Topic Statement: JuJu Smith-Schuster’s knee was an issue that negatively affected his play and usage last season.

Explanation: Smith-Schuster originally suffered a knee injury in the second half of the 2019 season. It caused him to miss four games, and he clearly continued to feel the effects for the final two for which he returned. He was on the injury report last season often for knee issues, and Jeremy Fowler recently indicated for ESPN that some teams were concerned about his long-term durability as he hit the open market this month.

Buy:

aDOT doesn’t lie. Even when taking everything else into consideration, it’s very hard to justify the case that Smith-Schuster was fully health with the bald reality that his average depth of target was just 5.5 yards beyond the line of scrimmage. In comparison, Ben Roethlisberger’s average intended air yards per throw was 6.9, meaning that his average pass traveled a yard and a half further than Smith-Schuster’s average target. That might not sound like a lot, but it adds up.
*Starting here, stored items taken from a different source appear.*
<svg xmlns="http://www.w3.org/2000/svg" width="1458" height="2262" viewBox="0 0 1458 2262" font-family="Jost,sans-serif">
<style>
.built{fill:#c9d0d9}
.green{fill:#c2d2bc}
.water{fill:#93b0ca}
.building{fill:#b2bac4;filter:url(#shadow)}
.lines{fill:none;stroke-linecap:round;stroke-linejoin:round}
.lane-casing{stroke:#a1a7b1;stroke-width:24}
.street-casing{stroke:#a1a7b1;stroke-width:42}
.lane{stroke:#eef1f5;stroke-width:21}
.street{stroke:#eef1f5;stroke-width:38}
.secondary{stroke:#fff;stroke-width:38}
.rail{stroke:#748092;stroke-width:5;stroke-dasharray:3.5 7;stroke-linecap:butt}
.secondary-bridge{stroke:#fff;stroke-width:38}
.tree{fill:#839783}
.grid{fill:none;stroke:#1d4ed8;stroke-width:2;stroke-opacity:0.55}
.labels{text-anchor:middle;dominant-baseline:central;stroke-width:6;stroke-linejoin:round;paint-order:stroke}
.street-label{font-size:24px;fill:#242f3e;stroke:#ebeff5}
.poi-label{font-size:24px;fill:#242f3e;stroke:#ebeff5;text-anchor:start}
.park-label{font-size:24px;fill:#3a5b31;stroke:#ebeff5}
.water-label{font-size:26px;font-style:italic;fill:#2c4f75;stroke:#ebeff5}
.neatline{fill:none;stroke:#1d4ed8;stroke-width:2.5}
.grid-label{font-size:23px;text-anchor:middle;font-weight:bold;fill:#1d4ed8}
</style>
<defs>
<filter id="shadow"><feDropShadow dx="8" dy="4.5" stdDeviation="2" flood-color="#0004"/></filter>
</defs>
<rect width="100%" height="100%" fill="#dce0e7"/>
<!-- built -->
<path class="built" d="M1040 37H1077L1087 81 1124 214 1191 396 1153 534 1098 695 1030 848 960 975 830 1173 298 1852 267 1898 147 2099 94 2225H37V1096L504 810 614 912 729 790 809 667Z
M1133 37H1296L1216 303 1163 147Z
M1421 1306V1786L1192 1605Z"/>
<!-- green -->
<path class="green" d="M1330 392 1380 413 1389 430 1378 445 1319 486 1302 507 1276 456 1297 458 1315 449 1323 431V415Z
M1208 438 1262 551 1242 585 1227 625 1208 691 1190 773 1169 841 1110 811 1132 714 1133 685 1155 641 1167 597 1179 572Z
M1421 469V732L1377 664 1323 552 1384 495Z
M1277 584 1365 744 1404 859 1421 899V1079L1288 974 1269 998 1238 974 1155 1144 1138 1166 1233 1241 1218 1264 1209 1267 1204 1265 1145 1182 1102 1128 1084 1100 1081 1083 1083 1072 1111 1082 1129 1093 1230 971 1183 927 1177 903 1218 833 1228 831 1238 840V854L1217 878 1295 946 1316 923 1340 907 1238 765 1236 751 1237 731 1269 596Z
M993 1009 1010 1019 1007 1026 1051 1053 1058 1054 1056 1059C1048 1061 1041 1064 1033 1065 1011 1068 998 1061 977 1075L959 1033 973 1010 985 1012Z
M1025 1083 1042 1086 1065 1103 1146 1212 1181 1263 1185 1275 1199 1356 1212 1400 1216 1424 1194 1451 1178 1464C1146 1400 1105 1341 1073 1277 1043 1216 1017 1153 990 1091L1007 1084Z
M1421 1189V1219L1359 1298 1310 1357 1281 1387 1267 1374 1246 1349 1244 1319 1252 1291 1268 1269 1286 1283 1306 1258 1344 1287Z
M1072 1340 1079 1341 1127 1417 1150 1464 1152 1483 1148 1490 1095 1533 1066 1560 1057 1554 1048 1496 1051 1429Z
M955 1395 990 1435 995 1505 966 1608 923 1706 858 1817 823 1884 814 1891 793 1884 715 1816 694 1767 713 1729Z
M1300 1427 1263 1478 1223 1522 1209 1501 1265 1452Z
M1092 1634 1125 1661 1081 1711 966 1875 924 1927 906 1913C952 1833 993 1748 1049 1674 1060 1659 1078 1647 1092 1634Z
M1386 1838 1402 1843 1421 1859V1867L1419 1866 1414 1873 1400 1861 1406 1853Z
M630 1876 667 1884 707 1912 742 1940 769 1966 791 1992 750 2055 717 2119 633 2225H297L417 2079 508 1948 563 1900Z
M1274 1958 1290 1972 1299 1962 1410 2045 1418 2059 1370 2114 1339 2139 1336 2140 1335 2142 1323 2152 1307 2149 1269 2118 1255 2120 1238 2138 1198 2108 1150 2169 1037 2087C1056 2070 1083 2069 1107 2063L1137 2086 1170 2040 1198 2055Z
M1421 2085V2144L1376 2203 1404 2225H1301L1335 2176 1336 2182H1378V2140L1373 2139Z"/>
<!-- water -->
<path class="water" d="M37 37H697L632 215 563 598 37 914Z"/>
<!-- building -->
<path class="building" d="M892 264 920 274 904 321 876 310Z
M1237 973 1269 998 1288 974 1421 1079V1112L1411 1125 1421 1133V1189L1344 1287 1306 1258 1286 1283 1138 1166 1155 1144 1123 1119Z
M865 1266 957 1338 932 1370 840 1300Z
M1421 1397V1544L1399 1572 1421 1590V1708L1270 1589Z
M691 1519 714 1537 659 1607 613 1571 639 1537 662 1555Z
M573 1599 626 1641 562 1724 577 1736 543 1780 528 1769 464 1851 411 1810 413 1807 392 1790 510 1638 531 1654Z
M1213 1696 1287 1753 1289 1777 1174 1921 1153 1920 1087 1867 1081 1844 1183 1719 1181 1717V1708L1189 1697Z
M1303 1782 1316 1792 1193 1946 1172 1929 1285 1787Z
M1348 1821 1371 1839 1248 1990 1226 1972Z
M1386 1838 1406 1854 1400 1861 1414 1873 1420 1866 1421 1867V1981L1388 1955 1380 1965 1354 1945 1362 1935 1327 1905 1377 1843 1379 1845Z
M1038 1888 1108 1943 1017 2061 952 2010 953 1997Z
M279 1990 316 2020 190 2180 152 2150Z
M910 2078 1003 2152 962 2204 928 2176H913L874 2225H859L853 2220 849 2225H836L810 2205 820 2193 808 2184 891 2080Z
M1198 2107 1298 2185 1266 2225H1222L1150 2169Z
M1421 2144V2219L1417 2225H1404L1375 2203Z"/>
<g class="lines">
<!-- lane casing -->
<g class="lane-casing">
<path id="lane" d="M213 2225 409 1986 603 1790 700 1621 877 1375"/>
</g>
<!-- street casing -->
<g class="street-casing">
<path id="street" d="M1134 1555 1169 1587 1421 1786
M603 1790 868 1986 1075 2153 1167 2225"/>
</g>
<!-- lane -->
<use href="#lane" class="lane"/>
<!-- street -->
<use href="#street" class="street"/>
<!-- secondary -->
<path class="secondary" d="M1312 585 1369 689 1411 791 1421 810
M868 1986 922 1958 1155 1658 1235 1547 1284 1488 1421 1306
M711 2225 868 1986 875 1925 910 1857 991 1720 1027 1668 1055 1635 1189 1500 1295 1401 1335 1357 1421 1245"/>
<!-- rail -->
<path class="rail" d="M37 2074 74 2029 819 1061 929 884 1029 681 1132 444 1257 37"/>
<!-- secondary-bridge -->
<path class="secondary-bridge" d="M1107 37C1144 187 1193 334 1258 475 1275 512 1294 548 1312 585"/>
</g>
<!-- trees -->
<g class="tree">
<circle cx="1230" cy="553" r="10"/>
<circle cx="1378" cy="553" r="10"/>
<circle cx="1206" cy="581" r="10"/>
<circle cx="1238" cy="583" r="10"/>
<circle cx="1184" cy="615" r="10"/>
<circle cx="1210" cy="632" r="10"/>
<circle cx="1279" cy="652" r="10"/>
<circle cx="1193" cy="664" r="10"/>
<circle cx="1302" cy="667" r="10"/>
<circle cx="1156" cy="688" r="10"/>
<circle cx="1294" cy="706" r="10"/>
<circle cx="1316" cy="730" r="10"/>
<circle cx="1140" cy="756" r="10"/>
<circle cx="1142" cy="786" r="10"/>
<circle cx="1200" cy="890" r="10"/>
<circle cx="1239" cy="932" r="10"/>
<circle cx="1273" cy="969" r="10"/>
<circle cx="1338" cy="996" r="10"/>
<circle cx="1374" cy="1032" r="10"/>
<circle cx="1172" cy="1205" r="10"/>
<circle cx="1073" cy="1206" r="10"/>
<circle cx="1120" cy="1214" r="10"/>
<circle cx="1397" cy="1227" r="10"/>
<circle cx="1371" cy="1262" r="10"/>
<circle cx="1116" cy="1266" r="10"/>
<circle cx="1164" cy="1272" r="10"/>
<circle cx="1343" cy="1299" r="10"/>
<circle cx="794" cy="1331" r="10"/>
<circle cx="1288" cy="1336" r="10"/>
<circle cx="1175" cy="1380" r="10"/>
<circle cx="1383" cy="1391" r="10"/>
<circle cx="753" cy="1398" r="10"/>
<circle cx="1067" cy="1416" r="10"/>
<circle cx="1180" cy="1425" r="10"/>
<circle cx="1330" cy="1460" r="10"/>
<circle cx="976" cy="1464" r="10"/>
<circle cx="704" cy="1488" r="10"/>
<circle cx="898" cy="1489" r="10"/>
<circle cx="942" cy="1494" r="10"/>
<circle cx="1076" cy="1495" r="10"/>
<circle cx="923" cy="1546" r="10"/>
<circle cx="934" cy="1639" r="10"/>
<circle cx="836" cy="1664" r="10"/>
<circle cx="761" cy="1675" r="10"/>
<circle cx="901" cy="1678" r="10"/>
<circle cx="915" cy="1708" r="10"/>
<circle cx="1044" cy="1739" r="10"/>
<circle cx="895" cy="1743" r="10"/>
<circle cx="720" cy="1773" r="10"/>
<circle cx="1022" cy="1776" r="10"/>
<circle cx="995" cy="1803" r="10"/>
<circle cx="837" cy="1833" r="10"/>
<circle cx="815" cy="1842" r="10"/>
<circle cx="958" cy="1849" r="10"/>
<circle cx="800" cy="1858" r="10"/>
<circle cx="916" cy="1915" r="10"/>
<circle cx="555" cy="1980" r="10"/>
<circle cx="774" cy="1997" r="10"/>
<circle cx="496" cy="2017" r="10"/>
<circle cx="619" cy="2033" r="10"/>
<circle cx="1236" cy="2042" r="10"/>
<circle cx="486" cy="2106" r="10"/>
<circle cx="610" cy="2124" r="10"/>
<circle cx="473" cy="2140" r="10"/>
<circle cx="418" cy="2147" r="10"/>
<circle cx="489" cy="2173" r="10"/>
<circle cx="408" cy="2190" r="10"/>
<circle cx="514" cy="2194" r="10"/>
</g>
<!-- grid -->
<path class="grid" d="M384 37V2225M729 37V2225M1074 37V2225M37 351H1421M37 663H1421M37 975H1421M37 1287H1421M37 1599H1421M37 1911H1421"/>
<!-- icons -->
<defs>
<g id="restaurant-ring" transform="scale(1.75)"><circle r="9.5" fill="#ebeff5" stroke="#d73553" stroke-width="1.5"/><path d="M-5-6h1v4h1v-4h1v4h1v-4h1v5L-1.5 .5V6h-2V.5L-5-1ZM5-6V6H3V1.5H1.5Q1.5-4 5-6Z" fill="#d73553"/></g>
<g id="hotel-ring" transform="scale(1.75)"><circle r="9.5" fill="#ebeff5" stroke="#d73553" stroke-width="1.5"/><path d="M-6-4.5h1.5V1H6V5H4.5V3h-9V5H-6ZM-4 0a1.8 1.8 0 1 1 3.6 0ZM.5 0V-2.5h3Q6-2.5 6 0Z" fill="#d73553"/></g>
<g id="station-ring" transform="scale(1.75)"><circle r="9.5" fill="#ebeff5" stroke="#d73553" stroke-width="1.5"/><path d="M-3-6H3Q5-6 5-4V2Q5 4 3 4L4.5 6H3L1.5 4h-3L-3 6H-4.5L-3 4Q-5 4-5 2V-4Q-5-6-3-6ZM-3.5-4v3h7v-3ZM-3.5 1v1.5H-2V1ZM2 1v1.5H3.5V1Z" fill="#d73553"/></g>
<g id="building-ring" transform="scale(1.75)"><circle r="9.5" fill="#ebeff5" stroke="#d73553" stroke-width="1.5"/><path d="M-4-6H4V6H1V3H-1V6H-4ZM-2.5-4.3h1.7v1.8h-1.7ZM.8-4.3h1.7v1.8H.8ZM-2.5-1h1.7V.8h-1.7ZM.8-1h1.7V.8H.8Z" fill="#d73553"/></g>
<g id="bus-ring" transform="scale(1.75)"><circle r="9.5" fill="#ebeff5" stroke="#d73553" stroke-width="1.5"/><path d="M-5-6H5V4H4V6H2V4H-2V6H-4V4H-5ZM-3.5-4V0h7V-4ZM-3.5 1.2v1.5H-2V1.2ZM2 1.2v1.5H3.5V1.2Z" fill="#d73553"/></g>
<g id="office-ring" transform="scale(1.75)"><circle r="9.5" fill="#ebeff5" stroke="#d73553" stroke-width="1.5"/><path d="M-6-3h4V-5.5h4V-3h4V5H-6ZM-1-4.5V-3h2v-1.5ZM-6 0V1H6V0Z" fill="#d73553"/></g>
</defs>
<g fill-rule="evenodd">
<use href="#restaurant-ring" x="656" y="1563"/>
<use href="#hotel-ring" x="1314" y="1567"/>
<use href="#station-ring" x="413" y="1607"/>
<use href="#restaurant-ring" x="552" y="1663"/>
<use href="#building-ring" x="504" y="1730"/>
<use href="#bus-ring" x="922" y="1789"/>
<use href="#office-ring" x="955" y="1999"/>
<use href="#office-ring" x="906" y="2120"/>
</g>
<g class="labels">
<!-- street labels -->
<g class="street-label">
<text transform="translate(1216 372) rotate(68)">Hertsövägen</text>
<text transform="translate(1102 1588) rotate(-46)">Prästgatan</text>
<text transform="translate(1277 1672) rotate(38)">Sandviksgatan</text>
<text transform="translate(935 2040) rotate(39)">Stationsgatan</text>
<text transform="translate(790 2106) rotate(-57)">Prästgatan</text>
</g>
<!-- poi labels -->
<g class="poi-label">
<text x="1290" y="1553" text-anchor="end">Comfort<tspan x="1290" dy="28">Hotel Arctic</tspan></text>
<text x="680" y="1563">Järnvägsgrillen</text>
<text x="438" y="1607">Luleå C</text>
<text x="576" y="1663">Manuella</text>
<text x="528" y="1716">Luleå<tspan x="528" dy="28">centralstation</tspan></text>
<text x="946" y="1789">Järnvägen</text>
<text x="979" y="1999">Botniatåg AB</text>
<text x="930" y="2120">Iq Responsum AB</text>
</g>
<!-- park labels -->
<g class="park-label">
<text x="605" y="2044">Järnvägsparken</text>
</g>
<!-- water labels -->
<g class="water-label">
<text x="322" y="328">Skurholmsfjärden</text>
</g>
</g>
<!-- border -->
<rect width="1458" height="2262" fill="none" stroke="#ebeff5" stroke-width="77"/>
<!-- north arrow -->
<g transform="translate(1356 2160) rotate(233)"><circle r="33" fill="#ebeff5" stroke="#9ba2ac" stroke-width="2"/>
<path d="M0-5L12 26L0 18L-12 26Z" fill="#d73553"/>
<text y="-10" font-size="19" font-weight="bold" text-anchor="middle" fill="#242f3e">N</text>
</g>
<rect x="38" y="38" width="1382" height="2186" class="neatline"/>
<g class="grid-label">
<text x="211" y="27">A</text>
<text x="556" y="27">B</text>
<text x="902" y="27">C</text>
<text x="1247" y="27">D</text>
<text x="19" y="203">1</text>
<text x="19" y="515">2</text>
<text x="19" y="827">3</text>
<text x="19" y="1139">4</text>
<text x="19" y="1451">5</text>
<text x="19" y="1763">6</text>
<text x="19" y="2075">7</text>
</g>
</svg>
In fact, we can retrofit this a bit, though not to an exact number. Let’s say 5.5 is right on the money. Ben Roethlisberger targeted him 120 times, averaging 6.4 yards per attempt. At 120 attempts, that’s 660 intended air yards.

Roethlisberger threw 4220 intended air yards in total last season on 608 attempts, so if you remove Smith-Schuster’s numbers, that’s 488 pass attempts for 3560 intended air yards, which is an average of…7.3 yards per attempt.

Almost two yards per attempt through the air more than his average target to Smith-Schuster. You don’t run a tight end route tree for a wide receiver who has a history of explosive plays if he’s 100 percent.

Sell:

Or, you do when your beleaguered old quarterback with a reconstructed elbow is trying to get passes out of his hand in under two seconds and Smith-Schuster is your old reliable. We don’t have these numbers, but I’m betting that his time to throw is lower for Smith-Schuster than for any other target.

And the bottom line is he played every game. The Steelers had Chase Claypool and James Washington running post routes. His assignments became more niche not because he had a gimpy knee and couldn’t run under the go ball, but because it was in the best interests of the offense and of the team for him to play that role—at the expense of his open market value.